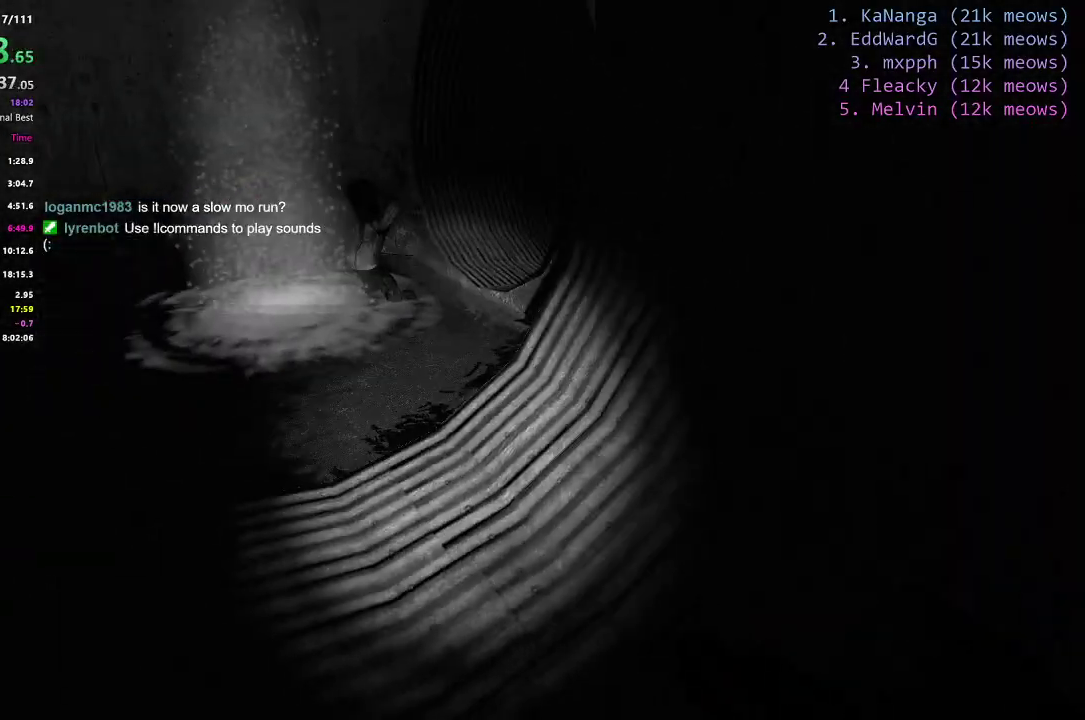
{"keys": ["ctrl", "d"], "events": [[200, "d", "up"], [283, "d", "down"]]}
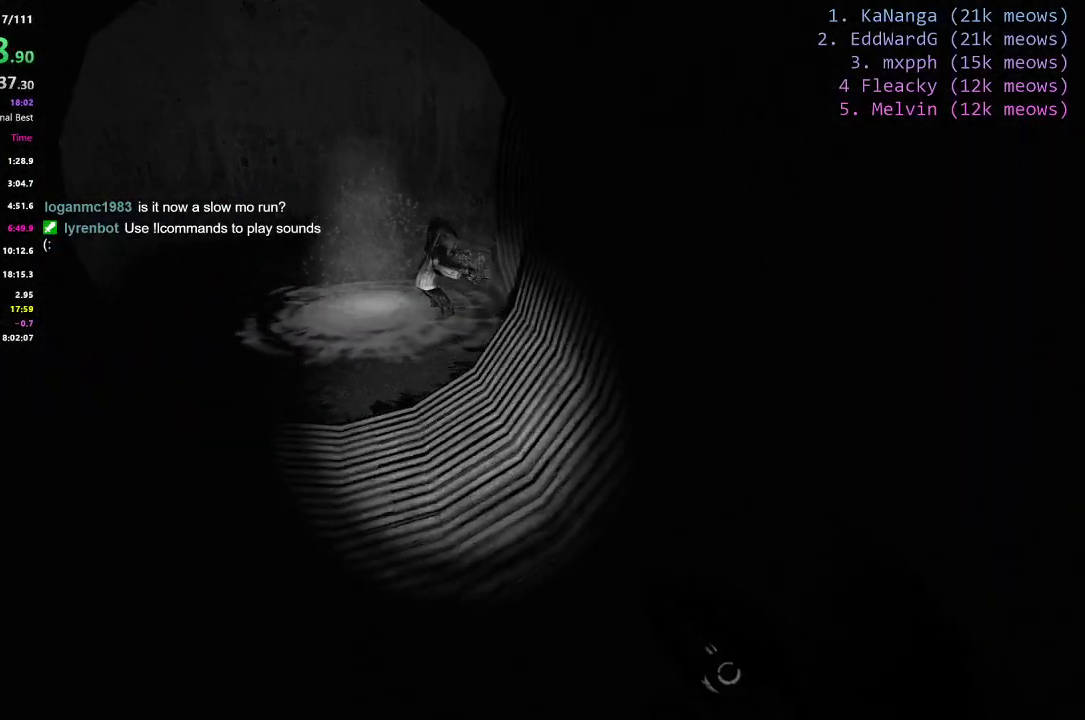
{"keys": ["a", "ctrl"], "events": [[17, "d", "up"], [117, "a", "down"]]}
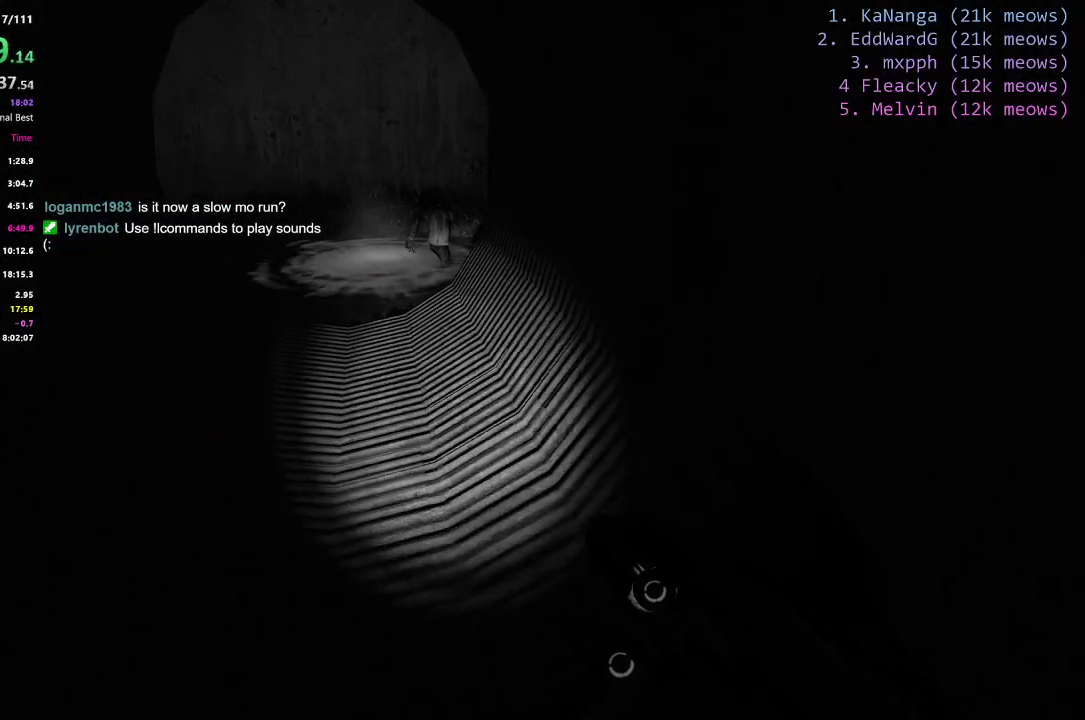
{"keys": ["ctrl", "d"], "events": [[400, "d", "down"], [450, "a", "up"]]}
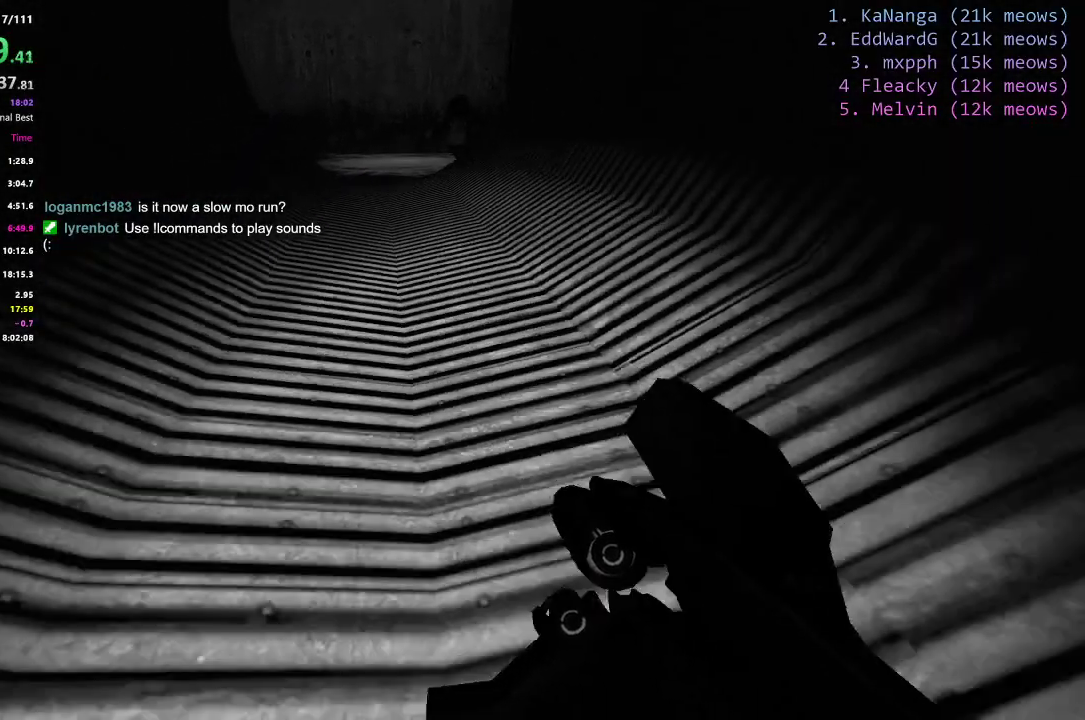
{"keys": ["d", "w"], "events": [[317, "ctrl", "up"], [417, "w", "down"]]}
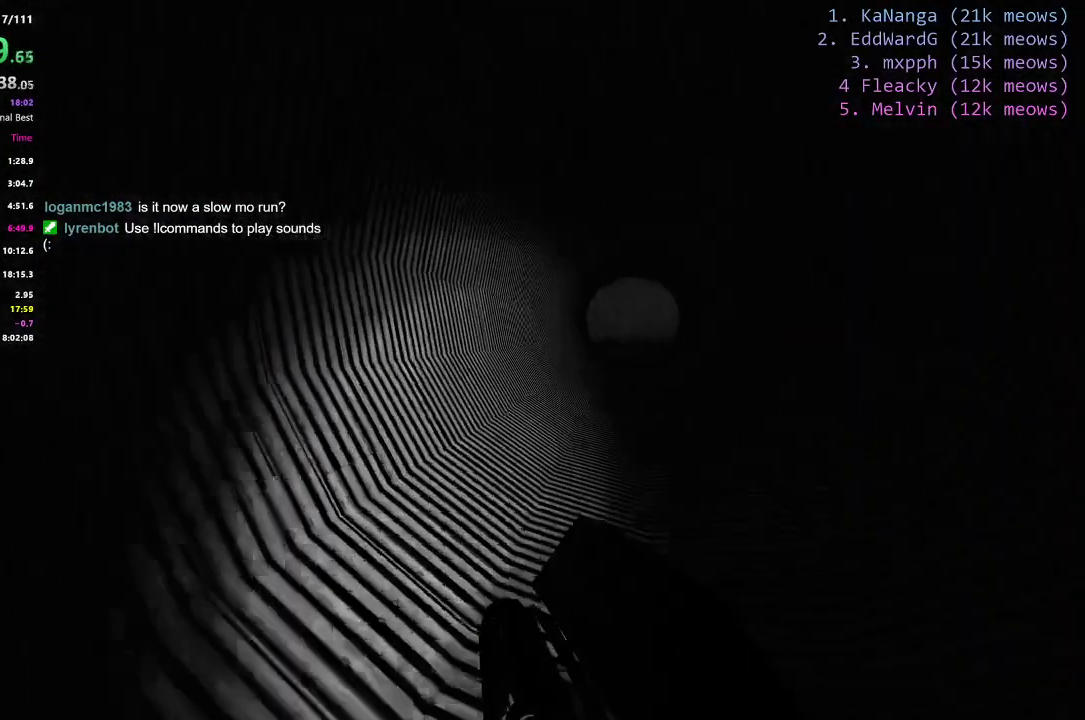
{"keys": ["d", "shift", "w"], "events": [[16, "shift", "down"]]}
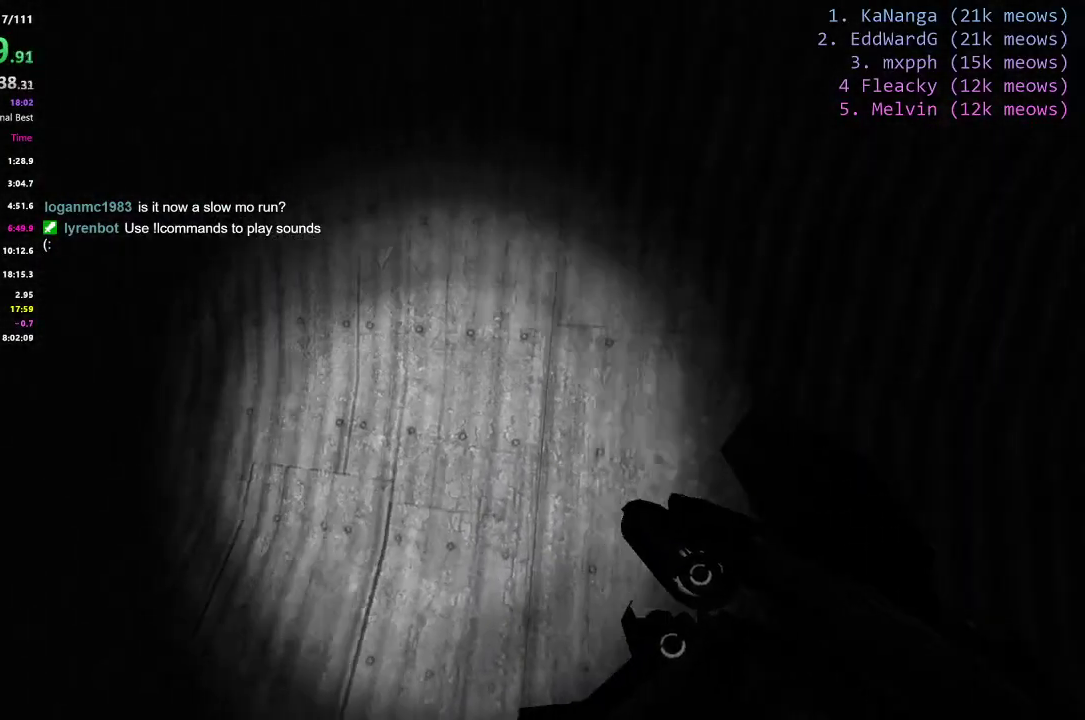
{"keys": ["a", "ctrl"], "events": [[100, "w", "up"], [117, "ctrl", "down"], [217, "shift", "up"], [450, "d", "up"], [501, "a", "down"]]}
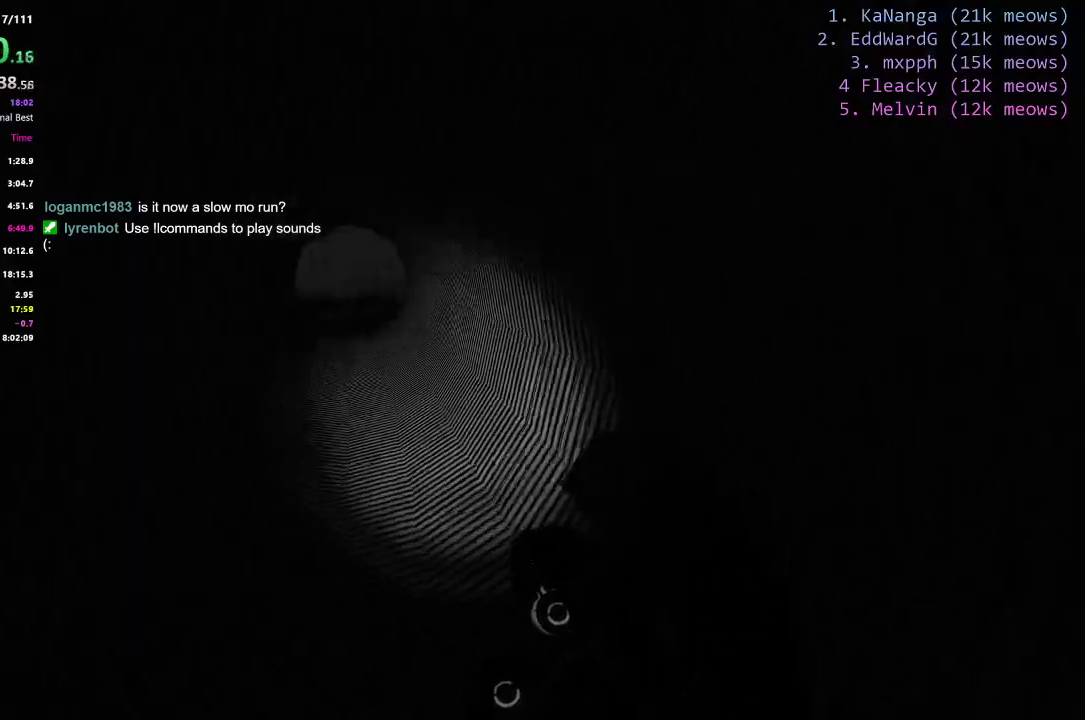
{"keys": ["a", "ctrl", "space"], "events": [[500, "space", "down"]]}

# YOUR OBJECTIVE:
Would you copy out every entry above word for word, without the pictures?

# REPLY TO THE EXERCISE:
{"keys": ["ctrl", "d"], "events": [[200, "d", "up"], [283, "d", "down"]]}
{"keys": ["a", "ctrl"], "events": [[17, "d", "up"], [117, "a", "down"]]}
{"keys": ["ctrl", "d"], "events": [[400, "d", "down"], [450, "a", "up"]]}
{"keys": ["d", "w"], "events": [[317, "ctrl", "up"], [417, "w", "down"]]}
{"keys": ["d", "shift", "w"], "events": [[16, "shift", "down"]]}
{"keys": ["a", "ctrl"], "events": [[100, "w", "up"], [117, "ctrl", "down"], [217, "shift", "up"], [450, "d", "up"], [501, "a", "down"]]}
{"keys": ["a", "ctrl", "space"], "events": [[500, "space", "down"]]}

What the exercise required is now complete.